# PROMPT
Below are entries. Give back exactly the lines from the one containing "Meanwhile, Lars Christian" through the one containing "Photo Credit: The", inclusive, without the pictures.

(Page-level text extractions)
Start of Block
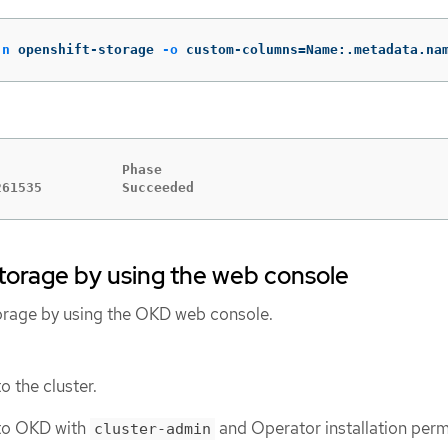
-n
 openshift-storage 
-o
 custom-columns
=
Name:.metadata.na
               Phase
End of Block
Start of Block
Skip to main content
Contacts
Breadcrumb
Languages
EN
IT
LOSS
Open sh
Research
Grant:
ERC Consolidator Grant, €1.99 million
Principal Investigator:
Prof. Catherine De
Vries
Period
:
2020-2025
End of Block
Start of Block
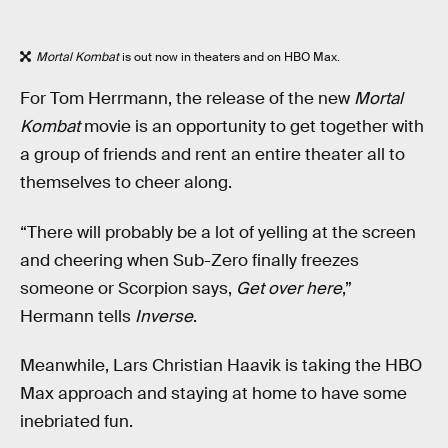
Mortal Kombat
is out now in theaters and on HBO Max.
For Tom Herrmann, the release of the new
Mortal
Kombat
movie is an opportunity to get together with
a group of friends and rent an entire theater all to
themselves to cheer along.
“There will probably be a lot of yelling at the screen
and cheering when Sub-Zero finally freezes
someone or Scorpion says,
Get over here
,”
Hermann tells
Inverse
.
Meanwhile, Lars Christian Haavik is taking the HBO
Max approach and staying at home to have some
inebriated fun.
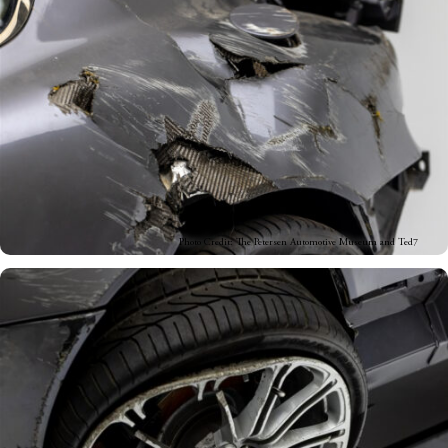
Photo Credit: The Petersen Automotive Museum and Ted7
End of Block
# RESULT OF THE EXERCISE
Meanwhile, Lars Christian Haavik is taking the HBO
Max approach and staying at home to have some
inebriated fun.
Photo Credit: The Petersen Automotive Museum and Ted7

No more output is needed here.